TASK INSTRUCTIONS —
Copy, from the data below, each line that has the word "facing".
——
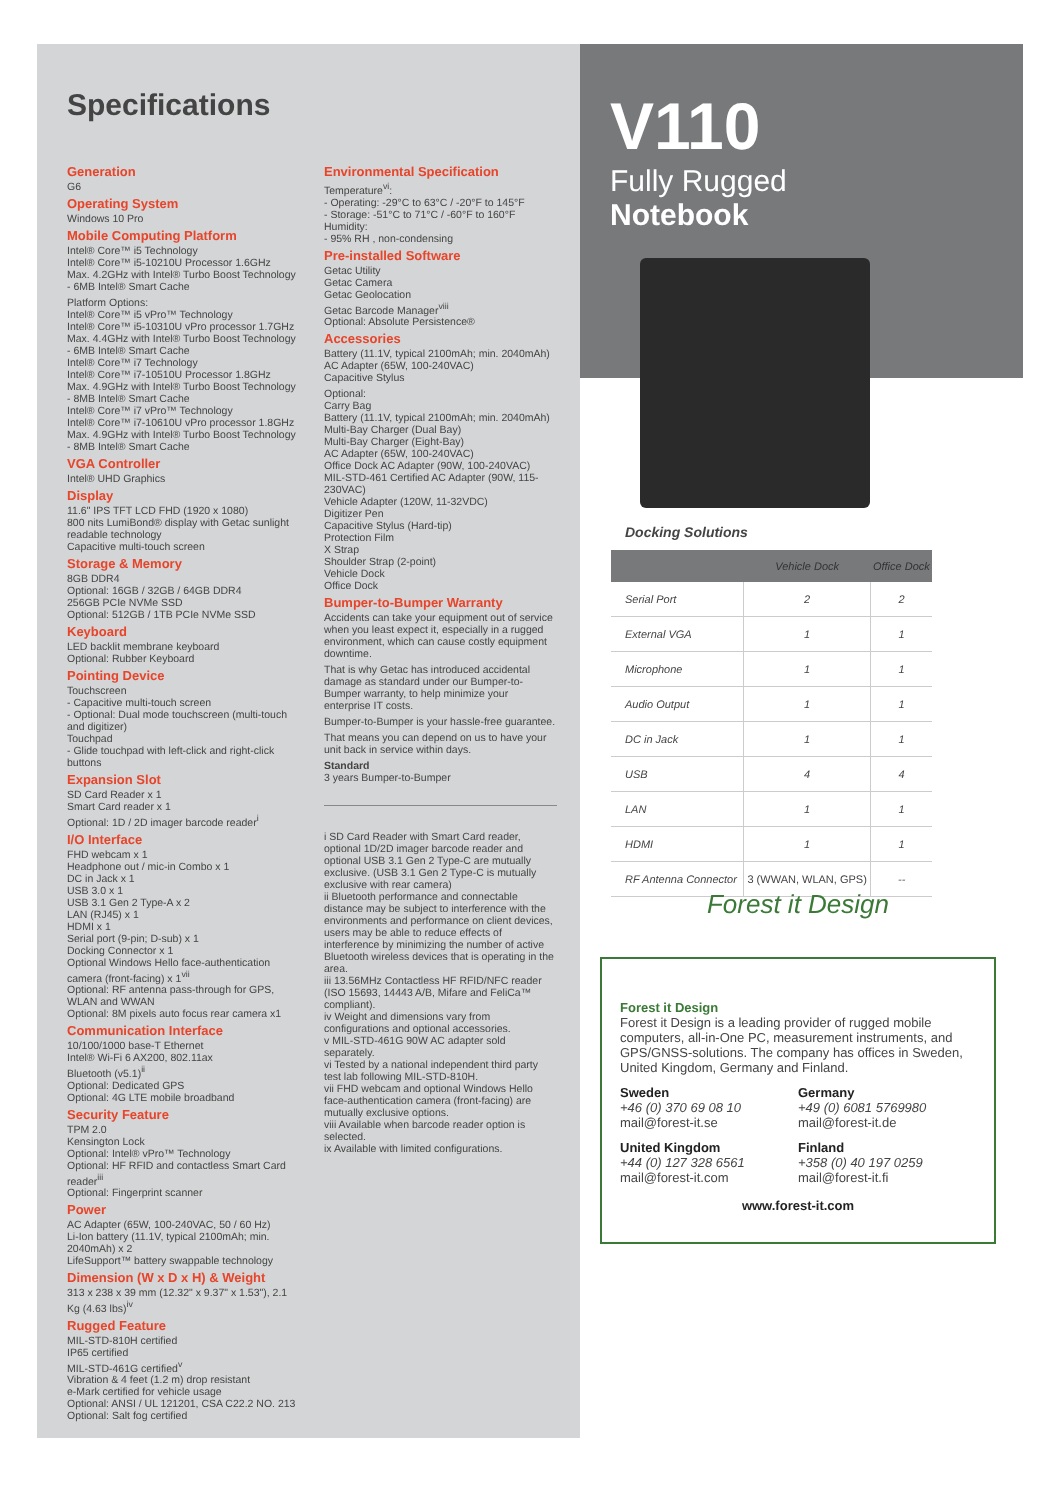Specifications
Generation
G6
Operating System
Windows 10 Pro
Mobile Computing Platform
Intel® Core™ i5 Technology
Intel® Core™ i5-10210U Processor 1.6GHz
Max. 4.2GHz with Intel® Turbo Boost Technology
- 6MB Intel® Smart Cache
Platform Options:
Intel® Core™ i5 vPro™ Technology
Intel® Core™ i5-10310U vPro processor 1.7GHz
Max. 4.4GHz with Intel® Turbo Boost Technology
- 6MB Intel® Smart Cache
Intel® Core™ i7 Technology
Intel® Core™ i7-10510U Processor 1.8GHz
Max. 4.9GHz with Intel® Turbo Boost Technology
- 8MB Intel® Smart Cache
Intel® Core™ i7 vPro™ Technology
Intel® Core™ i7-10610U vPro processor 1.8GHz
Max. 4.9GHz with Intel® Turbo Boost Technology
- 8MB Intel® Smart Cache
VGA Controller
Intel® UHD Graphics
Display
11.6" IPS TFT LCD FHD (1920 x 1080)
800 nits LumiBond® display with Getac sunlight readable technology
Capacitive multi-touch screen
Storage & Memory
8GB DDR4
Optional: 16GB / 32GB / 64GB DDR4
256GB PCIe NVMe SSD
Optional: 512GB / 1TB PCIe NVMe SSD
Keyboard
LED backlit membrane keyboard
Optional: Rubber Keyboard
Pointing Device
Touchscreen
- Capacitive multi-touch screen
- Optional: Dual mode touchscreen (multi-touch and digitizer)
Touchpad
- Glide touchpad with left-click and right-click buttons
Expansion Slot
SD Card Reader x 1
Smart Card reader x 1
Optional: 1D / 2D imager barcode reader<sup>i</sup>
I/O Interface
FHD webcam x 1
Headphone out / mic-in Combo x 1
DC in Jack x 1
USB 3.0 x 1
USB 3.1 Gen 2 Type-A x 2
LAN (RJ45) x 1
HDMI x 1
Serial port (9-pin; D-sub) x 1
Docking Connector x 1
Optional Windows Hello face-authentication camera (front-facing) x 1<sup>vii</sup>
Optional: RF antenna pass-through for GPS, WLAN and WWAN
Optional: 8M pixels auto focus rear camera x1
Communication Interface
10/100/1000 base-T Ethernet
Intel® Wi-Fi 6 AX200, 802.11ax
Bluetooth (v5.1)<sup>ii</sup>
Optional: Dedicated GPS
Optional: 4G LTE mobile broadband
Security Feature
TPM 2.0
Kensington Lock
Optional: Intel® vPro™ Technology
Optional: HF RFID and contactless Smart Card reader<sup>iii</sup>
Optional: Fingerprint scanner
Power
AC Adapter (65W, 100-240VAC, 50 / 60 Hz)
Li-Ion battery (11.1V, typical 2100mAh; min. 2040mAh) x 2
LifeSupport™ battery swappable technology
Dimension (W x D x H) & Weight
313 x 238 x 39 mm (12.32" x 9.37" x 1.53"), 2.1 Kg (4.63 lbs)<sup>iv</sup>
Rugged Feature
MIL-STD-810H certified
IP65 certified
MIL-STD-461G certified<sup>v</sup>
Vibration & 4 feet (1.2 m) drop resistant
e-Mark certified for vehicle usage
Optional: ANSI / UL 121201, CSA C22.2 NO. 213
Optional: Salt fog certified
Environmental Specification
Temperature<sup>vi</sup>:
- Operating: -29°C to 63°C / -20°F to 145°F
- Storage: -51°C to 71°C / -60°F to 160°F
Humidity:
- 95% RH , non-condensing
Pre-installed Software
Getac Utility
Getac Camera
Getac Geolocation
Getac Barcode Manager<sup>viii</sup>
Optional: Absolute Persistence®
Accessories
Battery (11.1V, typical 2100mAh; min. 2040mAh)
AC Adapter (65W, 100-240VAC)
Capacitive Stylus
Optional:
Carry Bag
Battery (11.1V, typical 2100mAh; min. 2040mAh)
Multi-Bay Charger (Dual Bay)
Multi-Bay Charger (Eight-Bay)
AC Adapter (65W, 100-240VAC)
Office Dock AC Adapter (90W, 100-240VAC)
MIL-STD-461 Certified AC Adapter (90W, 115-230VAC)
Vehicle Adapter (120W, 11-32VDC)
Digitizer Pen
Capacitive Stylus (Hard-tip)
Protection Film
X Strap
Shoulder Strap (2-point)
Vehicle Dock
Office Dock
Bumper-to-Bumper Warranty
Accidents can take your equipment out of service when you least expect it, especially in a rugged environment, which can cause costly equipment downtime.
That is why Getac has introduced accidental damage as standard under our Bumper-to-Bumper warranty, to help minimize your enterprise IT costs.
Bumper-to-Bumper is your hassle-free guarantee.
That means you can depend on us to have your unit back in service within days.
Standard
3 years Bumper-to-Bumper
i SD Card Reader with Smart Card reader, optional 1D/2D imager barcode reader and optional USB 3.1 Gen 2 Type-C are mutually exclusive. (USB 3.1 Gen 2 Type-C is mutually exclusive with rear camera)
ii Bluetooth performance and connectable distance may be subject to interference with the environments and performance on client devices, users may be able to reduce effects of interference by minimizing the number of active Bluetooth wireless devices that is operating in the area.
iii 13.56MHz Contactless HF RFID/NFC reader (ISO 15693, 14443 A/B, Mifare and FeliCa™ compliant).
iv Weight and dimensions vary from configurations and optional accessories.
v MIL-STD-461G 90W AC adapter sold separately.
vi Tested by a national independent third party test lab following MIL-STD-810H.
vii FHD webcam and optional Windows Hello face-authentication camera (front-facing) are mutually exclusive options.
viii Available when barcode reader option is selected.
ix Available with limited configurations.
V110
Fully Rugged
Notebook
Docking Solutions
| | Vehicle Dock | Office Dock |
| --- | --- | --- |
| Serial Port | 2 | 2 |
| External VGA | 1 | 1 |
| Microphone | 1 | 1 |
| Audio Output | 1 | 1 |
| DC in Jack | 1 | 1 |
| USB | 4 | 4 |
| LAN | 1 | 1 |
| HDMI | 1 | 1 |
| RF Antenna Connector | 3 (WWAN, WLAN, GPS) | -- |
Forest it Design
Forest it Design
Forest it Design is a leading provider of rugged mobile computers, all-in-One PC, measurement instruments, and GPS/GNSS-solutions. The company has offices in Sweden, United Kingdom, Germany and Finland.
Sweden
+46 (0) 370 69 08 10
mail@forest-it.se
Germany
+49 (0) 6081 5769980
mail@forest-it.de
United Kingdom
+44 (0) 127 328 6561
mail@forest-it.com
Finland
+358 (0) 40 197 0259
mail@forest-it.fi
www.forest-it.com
——
OUTPUT OF THE EXERCISE —
Optional Windows Hello face-authentication camera (front-facing) x 1<sup>vii</sup>
vii FHD webcam and optional Windows Hello face-authentication camera (front-facing) are mutually exclusive options.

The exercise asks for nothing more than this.